:: ИЗУЧАЕМЫЙ ТЕКСТ ::
# # # # #

А в этом театре у меня и нет никакой суеты. Я вся без остатка в «Фальстафе», наших артистах. В смысле текстов и подтекстов помогаю им разбираться во время занятий с концертмейстером.
— Может быть, подождать, пока они доучат партии и перейдут на сцену? — говорит Клемперер.
— Ни в коем случае, — возражаю я.
Слова и ноты, мысль, выраженная в целой фразе, и музыкальная фраза — если на последних концертмейстерских уроках это не объединить, глубокой между ними гармонии и не достигнешь. А поиски характера, лепка образа начинается тогда же. Когда перейдем на сцену, за движениями индивидуальные характеры уже и не всегда уцепишь.
Видя артистов поодиночке, лучше понимаю, что от них можно потребовать в действии, уже кое-что меняю в эскизах костюмов.
Когда все партии и ансамбли были выучены и мы пришли на сцену все вместе, чтобы намечать мизансцены, вернее, жизнь наших образов в действии, артисты уже мне верили.
Фриц Кренн — Фальстаф, как премьер, пытался было взять в общении со мной покровительственно-развязный тон, называть «милое дитя», пытаться во время пения всегда занимать место прямо против дирижера, на первом плане, но я предложила ему петь, то спускаясь с лестницы, то пробуя вино в разных бочках, то сидя верхом на стуле, тс, дразня Каюса, съезжать с перил. Он убедился, что так интереснее и ближе к музыке, «пошел мне навстречу». Он бросил «премьерствовать» и работал прекрасно.
Фрицу Кренну очень понравились мысли Верди о Фальстафе, опубликованные в «Избранных письмах», которые я прочла ему на репетиции: «Фальстаф — негодяй, совершающий всевозможные дурные поступки… но внешний вид их забавен. Это — тип».
Впоследствии немецкие газеты называли Фрица Кренна лучшим немецким Фальстафом.
И так оно и было. Высокий, тучный и одновременно элегантный, он прекрасно носил монокль, улыбался плотоядно, но не был лишен обаяния. Его бас-кантанте обладал каким-то «вкусным» звуком. В избытке у него было то, что певцы называют «звуковым мясом». Жизнелюбие разливалось во всем его видимом и звучащем существе.
Мне как режиссеру, ясно знавшему свои цели, получить возможность лепить из такого природно-человеческого и вокального материала образ Фальстафа доставляло большую творческую радость.
В быту Фриц Кренн был «жуир с ленцой», но добрый и податливый «дядя».
Когда его высокомерно-снисходительное отношение к «девчонке- режиссеру» [48] уступило место интересу и уважению, он выполнял в роли Фальстафа все, о чем его просила, по-немецки точно и с большим удовольствием (особенно, когда после премьеры вся печать Берлина заявила, что, видимо, никто и не знал Кренна как артиста до этой роли).
Значителен был в роли ревнивца Форда Вилли Домграффасбендер. Обладатель баритона большой драматической силы, умный, концентрированно-сдержанный в каждом шаге и жесте, он прекрасно проводил сцену в трактире, где казался абсолютно «инородным телом».
С Домграффасбендером, певцом и человеком большой культуры, было нетрудно решать новые в опере задачи, хотя иногда рациональное брало в нем верх над эмоциональным.

# # # # #

:: ВОПРОСЫ К ТЕКСТУ ::
- a) Замените «на репетиции» на «на занятии» в отрывке о «Фальстафе» от «Фриц Кренн —» до «лучшим немецким Фальстафом.» и запишите этот фрагмент с заменой.
- b) Соответствуют ли отрывку о «Фальстафе» эти утверждения? Ответьте «да» или «нет» и приведите точную цитату, на которой основан ответ.
(i) Клемперер предлагал подождать, пока артисты доучат партии.
(ii) Фриц Кренн исполнял роль Форда.
(iii) У Фрица Кренна был баритон.
- c) Продолжите отрывок о «Фальстафе», начав сразу после его последнего предложения.

# # # # #

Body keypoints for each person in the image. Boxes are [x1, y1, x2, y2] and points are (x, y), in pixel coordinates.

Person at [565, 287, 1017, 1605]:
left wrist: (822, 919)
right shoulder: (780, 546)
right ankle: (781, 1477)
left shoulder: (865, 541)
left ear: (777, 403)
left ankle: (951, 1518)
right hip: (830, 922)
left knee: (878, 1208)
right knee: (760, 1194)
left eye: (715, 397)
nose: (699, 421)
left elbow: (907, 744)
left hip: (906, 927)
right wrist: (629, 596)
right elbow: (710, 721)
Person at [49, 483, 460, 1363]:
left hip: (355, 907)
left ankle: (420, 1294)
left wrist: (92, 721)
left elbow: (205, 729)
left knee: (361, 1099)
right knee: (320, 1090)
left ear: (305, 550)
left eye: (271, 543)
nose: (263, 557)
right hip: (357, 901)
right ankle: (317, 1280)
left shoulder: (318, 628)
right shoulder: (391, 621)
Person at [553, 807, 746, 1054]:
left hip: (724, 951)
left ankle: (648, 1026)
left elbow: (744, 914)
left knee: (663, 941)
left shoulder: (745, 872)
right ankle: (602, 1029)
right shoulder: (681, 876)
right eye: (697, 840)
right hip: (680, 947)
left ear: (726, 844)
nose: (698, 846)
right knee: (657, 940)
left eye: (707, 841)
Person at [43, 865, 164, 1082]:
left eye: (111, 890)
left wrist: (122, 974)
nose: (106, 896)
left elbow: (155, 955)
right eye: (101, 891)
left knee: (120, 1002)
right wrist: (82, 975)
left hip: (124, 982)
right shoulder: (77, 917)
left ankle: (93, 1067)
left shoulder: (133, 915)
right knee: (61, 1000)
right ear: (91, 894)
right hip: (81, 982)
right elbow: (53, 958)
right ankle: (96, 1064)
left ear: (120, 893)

# # # # #

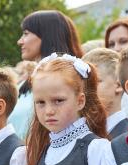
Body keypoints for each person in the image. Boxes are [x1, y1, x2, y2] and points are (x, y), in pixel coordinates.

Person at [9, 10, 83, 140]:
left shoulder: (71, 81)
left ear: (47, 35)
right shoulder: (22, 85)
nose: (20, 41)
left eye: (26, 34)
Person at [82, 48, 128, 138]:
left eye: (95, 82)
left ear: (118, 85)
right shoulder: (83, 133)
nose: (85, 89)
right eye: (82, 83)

# # # # #

:: ВАШИ ОТВЕТЫ ::
- a)
Фриц Кренн — Фальстаф, как премьер, пытался было взять в общении со мной покровительственно-развязный тон, называть «милое дитя», пытаться во время пения всегда занимать место прямо против дирижера, на первом плане, но я предложила ему петь, то спускаясь с лестницы, то пробуя вино в разных бочках, то сидя верхом на стуле, тс, дразня Каюса, съезжать с перил. Он убедился, что так интереснее и ближе к музыке, «пошел мне навстречу». Он бросил «премьерствовать» и работал прекрасно.
Фрицу Кренну очень понравились мысли Верди о Фальстафе, опубликованные в «Избранных письмах», которые я прочла ему на занятии: «Фальстаф — негодяй, совершающий всевозможные дурные поступки… но внешний вид их забавен. Это — тип».
Впоследствии немецкие газеты называли Фрица Кренна лучшим немецким Фальстафом.

- b)
(i) Да: «— Может быть, подождать, пока они доучат партии и перейдут на сцену? — говорит Клемперер».
(ii) Нет: «Значителен был в роли ревнивца Форда Вилли Домграффасбендер».
(iii) Нет: «Его бас-кантанте обладал каким-то «вкусным» звуком».

- c)
Значительно труднее это оказалось с Шарлем Кульманном. Тогда он был молодым, а впоследствии стал прославленным певцом. Имел сенсационный успех в Америке. У Кульманна был чудесный голос, хороший рост, улыбка, глаза, волосы — все, о чем может мечтать тенор, восходящая «звезда». О том, что такое сценический образ, Кульманн никогда не задумывался и вообще не любил перегружать себя думами. В разных теноровых партиях он охотно менял парики и костюмы, пел, что положено, а главное, блестяще брал верхнее «до» — что еще нужно?!
В нашем «Фальстафе» влюбленный впервые юноша Фентон при свете луны, спрятавшись за деревьями и выждав, когда все уйдут, встречается с дочкой Форда Наннетой, чистой девушкой. Первая любовь, первый робкий поцелуй — это не получалось катастрофически. Петь тихо, почти шепотом, он не умел и не хотел ни при каких обстоятельствах. Он же был драматический тенор! А поцелуй… Шарль Кульманн хватал хрупкую Наннету привычной рукой штатного любовника и целовал нагло, в самые губы. Чего я только не делала, чтобы добиться от него трепета первого свидания, бережности первого прикосновения к любимой.
— Господин Кульманн, умоляю вас, вспомните, как вы целовали первую в своей жизни девушку, когда вы еще были не известным тенором, а чистым юношей. Умоляю, вспомните, как робко вы целовали девушку в первый, понимаете, первый раз в жизни.
Мне показалось, что он наконец постарался меня понять — даже зажмурил глаза; через минуту Шарль Кульманн мне ответил совершенно серьезно:
— Милостивая государыня! Мне кажется, в моей жизни первого поцелуя не было. Я целовал сразу во второй раз.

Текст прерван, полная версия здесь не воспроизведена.